** Opening PASSAGE PROVIDED block **
What protections does the federal law provide pregnant patients in emergency rooms?

The law, called t he Emergency Medical Treatment and Active Labor Act or “EMTALA,” requires emergency rooms to offer a medical exam if you turn up at their facility. The law applies to nearly all emergency rooms — any that accept Medicare funding.

Those emergency rooms are required to stabilize patients if they do have a medical emergency before discharging or transferring them to another hospital. And if the ER doesn’t have the resources or staff to properly treat that patient, staff members are required to arrange a medical transfer to another hospital, after they’ve confirmed the facility can accept the patient.

Hospitals that violate the federal law risk their Medicare funding and can face steep fines from the federal government.

Why are Idaho and the U.S. Supreme Court involved?

Since the Supreme Court overturned the constitutional right to an abortion, Democratic President Joe Biden's administration has told hospitals that abortion is considered stabilizing care that EMTALA requires.
** Closing PASSAGE PROVIDED block **
• EXERCISE 1:
Quote the EMTALA passage word for word, starting at "The law, called" and ending at "accept the patient.".
• EXERCISE 2:
In one to three sentences, state what the EMTALA passage says must be true before emergency room staff are required to arrange a transfer, and what they must confirm beforehand.
• EXERCISE 3:
Answer these questions from the EMTALA passage:
(a) Which emergency rooms does the law apply to?
(b) What can hospitals that violate the law face?
(c) What has the Biden administration told hospitals about abortion?
The saved entries have no connection to the EMTALA passage.
** Opening DATA SECTION block **
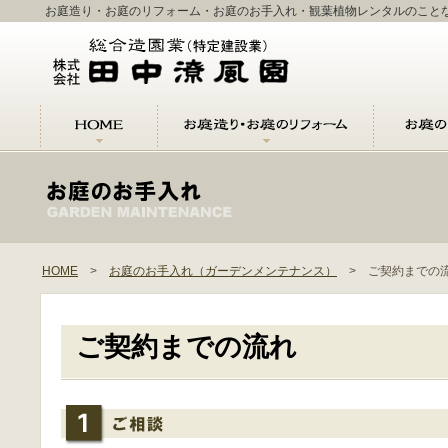
お庭造り・お庭のリフォーム・お庭のお手入れ・観葉植物レンタルのこと
HOME
>
お庭のお手入れ（ガーデンメンテナンス）
> ご契約までの
ご契約までの流れ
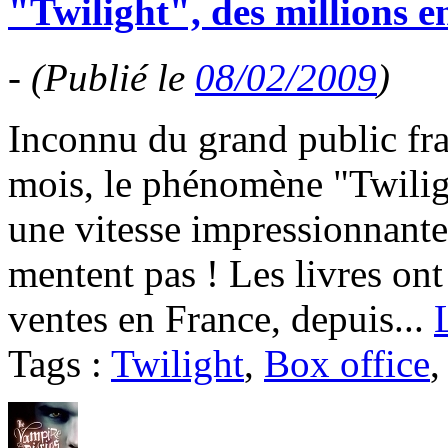
"Twilight", des millions e
-
(Publié le
08/02/2009
)
Inconnu du grand public fra
mois, le phénomène "Twiligh
une vitesse impressionnante 
mentent pas ! Les livres ont 
ventes en France, depuis...
Tags :
Twilight
,
Box office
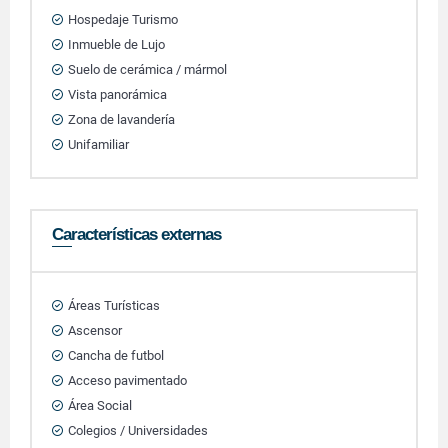
Hospedaje Turismo
Inmueble de Lujo
Suelo de cerámica / mármol
Vista panorámica
Zona de lavandería
Unifamiliar
Características externas
Áreas Turísticas
Ascensor
Cancha de futbol
Acceso pavimentado
Área Social
Colegios / Universidades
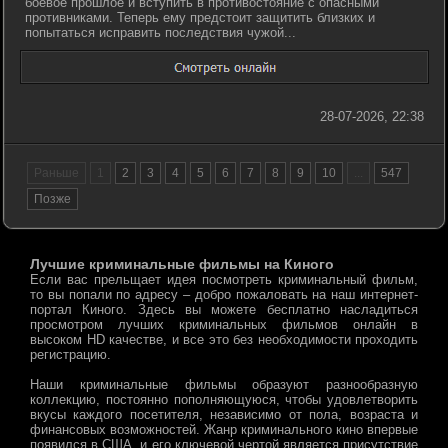
боевое прошлое и вступить в противостояние с опасными
противниками. Теперь ему предстоит защитить близких и
попытаться исправить последствия чужой...
28-07-2026, 22:38
Раньше
1
2
3
4
5
6
7
8
9
10
...
547
Позже
Лучшие криминальные фильмы на Киного
Если вас прельщает идея посмотреть криминальный фильм,
то вы попали по адресу – добро пожаловать на наш интернет-
портал Киного. Здесь вы можете бесплатно насладиться
просмотром лучших криминальных фильмов онлайн в
высоком HD качестве, и все это без необходимости проходить
регистрацию.
Наши криминальные фильмы образуют разнообразную
коллекцию, постоянно пополняющуюся, чтобы удовлетворить
вкусы каждого посетителя, независимо от пола, возраста и
финансовых возможностей. Жанр криминального кино впервые
появился в США, и его ключевой чертой является присутствие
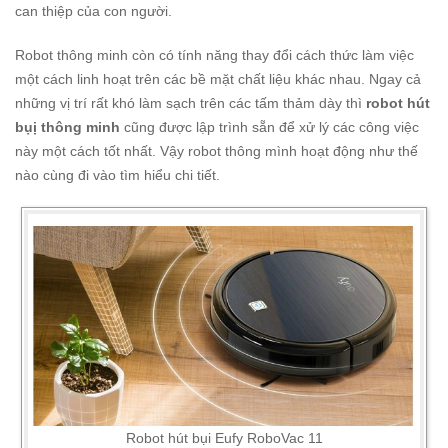
can thiệp của con người.
Robot thông minh còn có tính năng thay đổi cách thức làm việc
một cách linh hoạt trên các bề mặt chất liệu khác nhau. Ngay cả
những vị trí rất khó làm sạch trên các tấm thảm dày thì
robot hút
bụị thông minh
cũng được lập trình sẵn để xử lý các công việc
này một cách tốt nhất. Vậy robot thông mình hoạt động như thế
nào cùng đi vào tìm hiểu chi tiết.
Robot hút bụi Eufy RoboVac 11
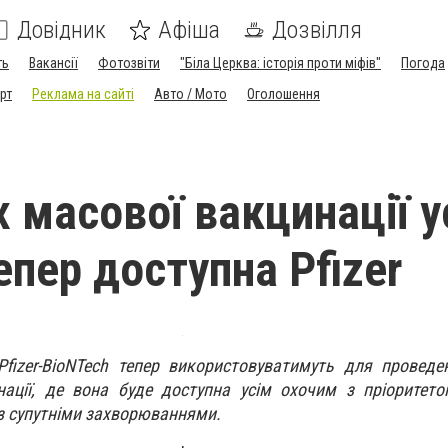
Довідник
Афіша
Дозвілля
ть
Вакансії
Фотозвіти
"Біла Церква: історія проти міфів"
Погода
рт
Реклама на сайті
Авто / Мото
Оголошення
х масової вакцинації у
епер доступна Pfizer
Pfizer-BioNTech тепер використовуватимуть для провед
нації, де вона буде доступна усім охочим з пріоритет
із супутніми захворюваннями.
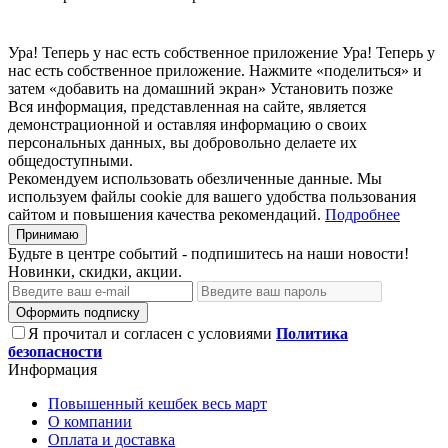
Ура! Теперь у нас есть собственное приложение
Ура! Теперь у
нас есть собственное приложение. Нажмите «поделиться» и
затем «добавить на домашний экран»
Установить
позже
Вся информация, представленная на сайте, является
демонстрационной и оставляя информацию о своих
персональных данных, вы добровольно делаете их
общедоступными.
Рекомендуем использовать обезличенные данные. Мы
используем файлы cookie для вашего удобства пользования
сайтом и повышения качества рекомендаций.
Подробнее
Принимаю
Будьте в центре событий - подпишитесь на наши новости!
Новинки, скидки, акции.
Оформить подписку
Я прочитал и согласен с условиями
Политика
безопасности
Информация
Повышенный кешбек весь март
О компании
Оплата и доставка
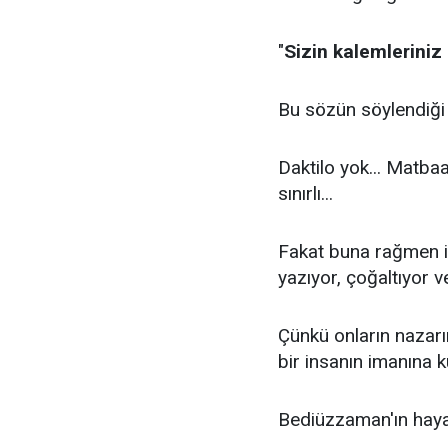
"
Sizin kalemleriniz
Bu sözün söylendiği d
Daktilo yok... Matbaa
sınırlı...
Fakat buna rağmen in
yazıyor, çoğaltıyor ve
Çünkü onların nazarı
bir insanın imanına k
Bediüzzaman'ın haya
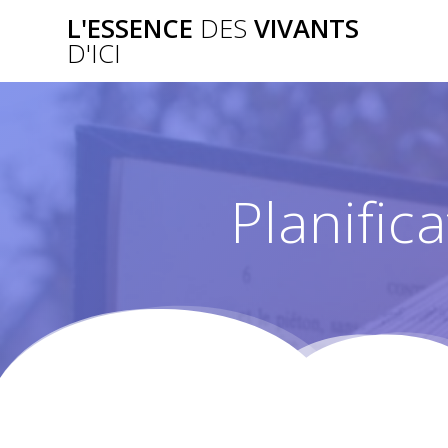
Passer
L'ESSENCE
DES
VIVANTS
au
D'ICI
contenu
Planifica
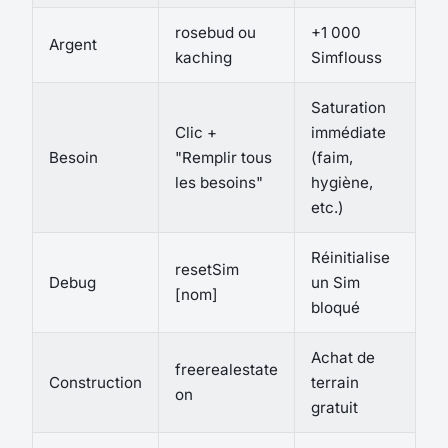
rosebud ou
+1 000
Argent
kaching
Simflouss
Saturation
Clic +
immédiate
Besoin
"Remplir tous
(faim,
les besoins"
hygiène,
etc.)
Réinitialise
resetSim
Debug
un Sim
[nom]
bloqué
Achat de
freerealestate
Construction
terrain
on
gratuit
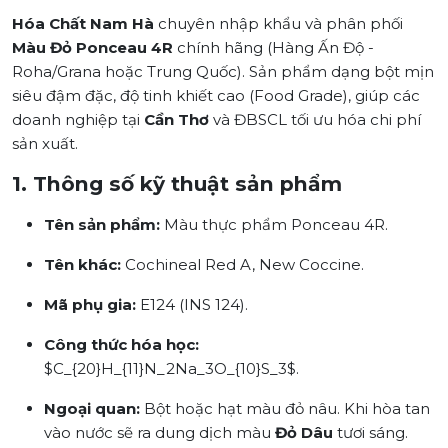
Hóa Chất Nam Hà
chuyên nhập khẩu và phân phối
Màu Đỏ Ponceau 4R
chính hãng (Hàng Ấn Độ -
Roha/Grana hoặc Trung Quốc). Sản phẩm dạng bột mịn
siêu đậm đặc, độ tinh khiết cao (Food Grade), giúp các
doanh nghiệp tại
Cần Thơ
và ĐBSCL tối ưu hóa chi phí
sản xuất.
1. Thông số kỹ thuật sản phẩm
Tên sản phẩm:
Màu thực phẩm Ponceau 4R.
Tên khác:
Cochineal Red A, New Coccine.
Mã phụ gia:
E124 (INS 124).
Công thức hóa học:
$C_{20}H_{11}N_2Na_3O_{10}S_3$.
Ngoại quan:
Bột hoặc hạt màu đỏ nâu. Khi hòa tan
vào nước sẽ ra dung dịch màu
Đỏ Dâu
tươi sáng.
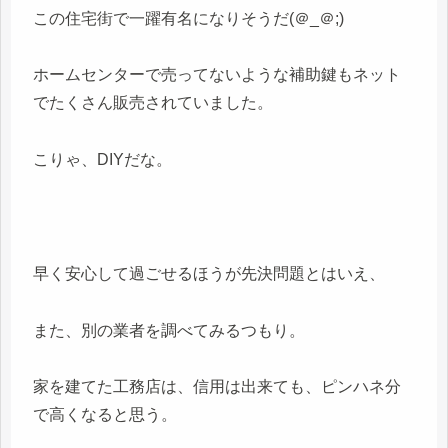
この住宅街で一躍有名になりそうだ(＠_＠;)
ホームセンターで売ってないような補助鍵もネット
でたくさん販売されていました。
こりゃ、DIYだな。
早く安心して過ごせるほうが先決問題とはいえ、
また、別の業者を調べてみるつもり。
家を建てた工務店は、信用は出来ても、ピンハネ分
で高くなると思う。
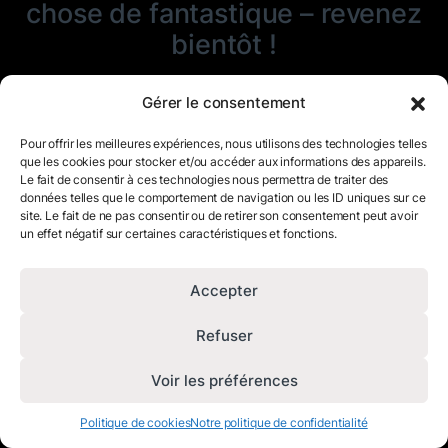
chose de fantastique – revenez
bientôt !
Gérer le consentement
Pour offrir les meilleures expériences, nous utilisons des technologies telles
que les cookies pour stocker et/ou accéder aux informations des appareils.
Le fait de consentir à ces technologies nous permettra de traiter des
données telles que le comportement de navigation ou les ID uniques sur ce
site. Le fait de ne pas consentir ou de retirer son consentement peut avoir
un effet négatif sur certaines caractéristiques et fonctions.
Accepter
Refuser
Voir les préférences
Politique de cookies
Notre politique de confidentialité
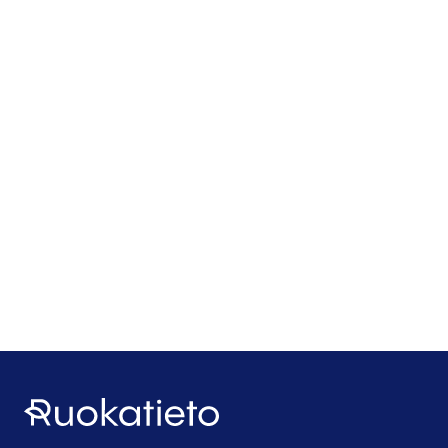
Ruokatieto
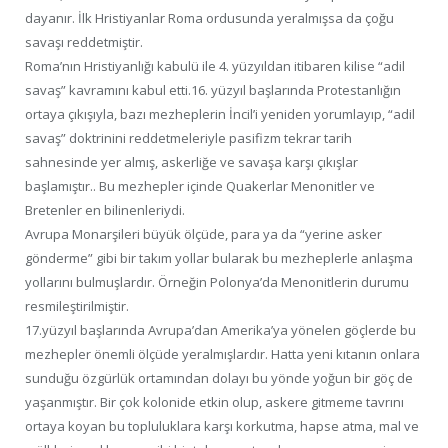
dayanır. İlk Hristiyanlar Roma ordusunda yeralmışsa da çoğu
savaşı reddetmiştir.
Roma’nın Hristiyanlığı kabulü ile 4. yüzyıldan itibaren kilise “adil
savaş” kavramını kabul etti.16. yüzyıl başlarında Protestanlığın
ortaya çıkışıyla, bazı mezheplerin İncil’i yeniden yorumlayıp, “adil
savaş” doktrinini reddetmeleriyle pasifizm tekrar tarih
sahnesinde yer almış, askerliğe ve savaşa karşı çıkışlar
başlamıştır.. Bu mezhepler içinde Quakerlar Menonitler ve
Bretenler en bilinenleriydi.
Avrupa Monarşileri büyük ölçüde, para ya da “yerine asker
gönderme” gibi bir takım yollar bularak bu mezheplerle anlaşma
yollarını bulmuşlardır. Örneğin Polonya’da Menonitlerin durumu
resmileştirilmiştir.
17.yüzyıl başlarında Avrupa’dan Amerika’ya yönelen göçlerde bu
mezhepler önemli ölçüde yeralmışlardır. Hatta yeni kıtanın onlara
sunduğu özgürlük ortamından dolayı bu yönde yoğun bir göç de
yaşanmıştır. Bir çok kolonide etkin olup, askere gitmeme tavrını
ortaya koyan bu topluluklara karşı korkutma, hapse atma, mal ve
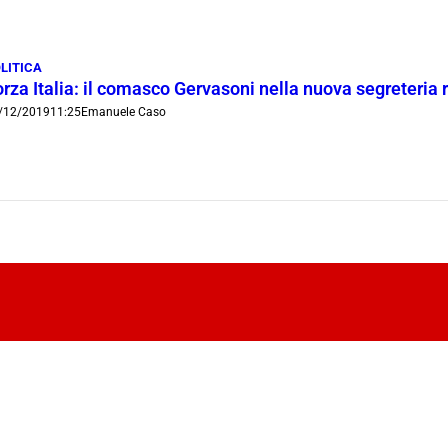
LITICA
rza Italia: il comasco Gervasoni nella nuova segreteria 
/12/2019
11:25
Emanuele Caso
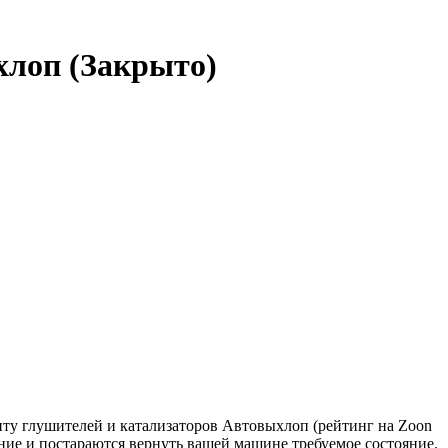
ыхлоп
(Закрыто)
нту глушителей и катализаторов Автовыхлоп (рейтинг на Zoon
ние и постараются вернуть вашей машине требуемое состояние.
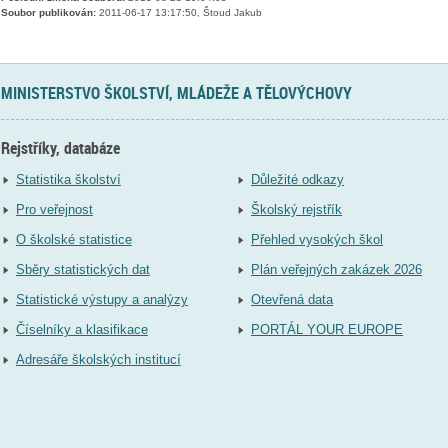
Soubor publikován:
2011-06-17 13:17:50, Štoud Jakub
MINISTERSTVO ŠKOLSTVÍ, MLÁDEŽE A TĚLOVÝCHOVY
Rejstříky, databáze
Statistika školství
Důležité odkazy
Pro veřejnost
Školský rejstřík
O školské statistice
Přehled vysokých škol
Sběry statistických dat
Plán veřejných zakázek 2026
Statistické výstupy a analýzy
Otevřená data
Číselníky a klasifikace
PORTÁL YOUR EUROPE
Adresáře školských institucí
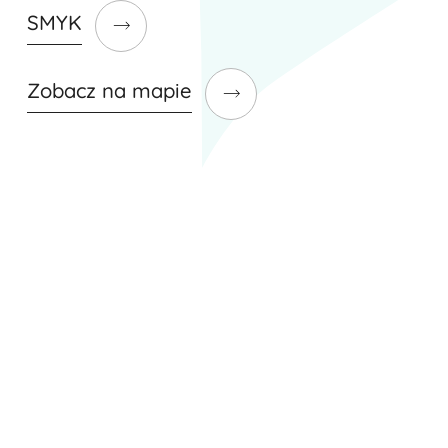
SMYK
Zobacz na mapie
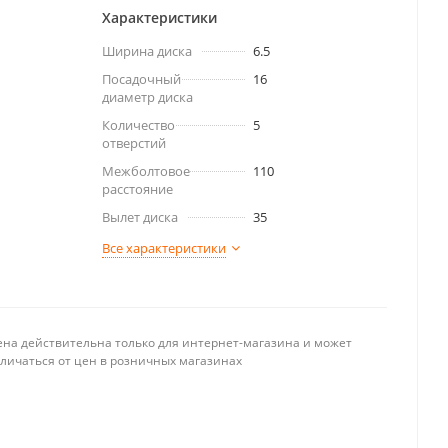
Характеристики
Ширина диска
6.5
Посадочный
16
диаметр диска
Количество
5
отверстий
Межболтовое
110
расстояние
Вылет диска
35
Все характеристики
ена действительна только для интернет-магазина и может
тличаться от цен в розничных магазинах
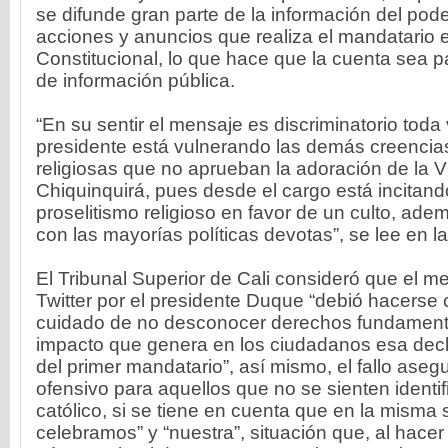
se difunde gran parte de la información del pode
acciones y anuncios que realiza el mandatario 
Constitucional, lo que hace que la cuenta sea p
de información pública.
“En su sentir el mensaje es discriminatorio toda
presidente está vulnerando las demás creencias
religiosas que no aprueban la adoración de la V
Chiquinquirá, pues desde el cargo está incitan
proselitismo religioso en favor de un culto, ad
con las mayorías políticas devotas”, se lee en la 
El Tribunal Superior de Cali consideró que el m
Twitter por el presidente Duque “debió hacerse 
cuidado de no desconocer derechos fundamenta
impacto que genera en los ciudadanos esa decl
del primer mandatario”, así mismo, el fallo aseg
ofensivo para aquellos que no se sienten identi
católico, si se tiene en cuenta que en la misma
celebramos” y “nuestra”, situación que, al hacer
** Closing DATA SECTION block **
• WRITTEN ANSWER 1:
The law, called t he Emergency Medical Treatment and Active Labor Act or “EMTALA,” requires emergency rooms to offer a medical exam if you turn up at their facility. The law applies to nearly all emergency rooms — any that accept Medicare funding.

Those emergency rooms are required to stabilize patients if they do have a medical emergency before discharging or transferring them to another hospital. And if the ER doesn’t have the resources or staff to properly treat that patient, staff members are required to arrange a medical transfer to another hospital, after they’ve confirmed the facility can accept the patient.

• WRITTEN ANSWER 2:
Staff must arrange a transfer when the emergency room lacks the resources or staff to properly treat the patient. Before the transfer, they must confirm that the receiving hospital can accept the patient.

• WRITTEN ANSWER 3:
(a) It applies to nearly all emergency rooms, meaning any that accept Medicare funding.
(b) They risk their Medicare funding and can face steep fines from the federal government.
(c) It has told hospitals that abortion is considered stabilizing care that EMTALA requires.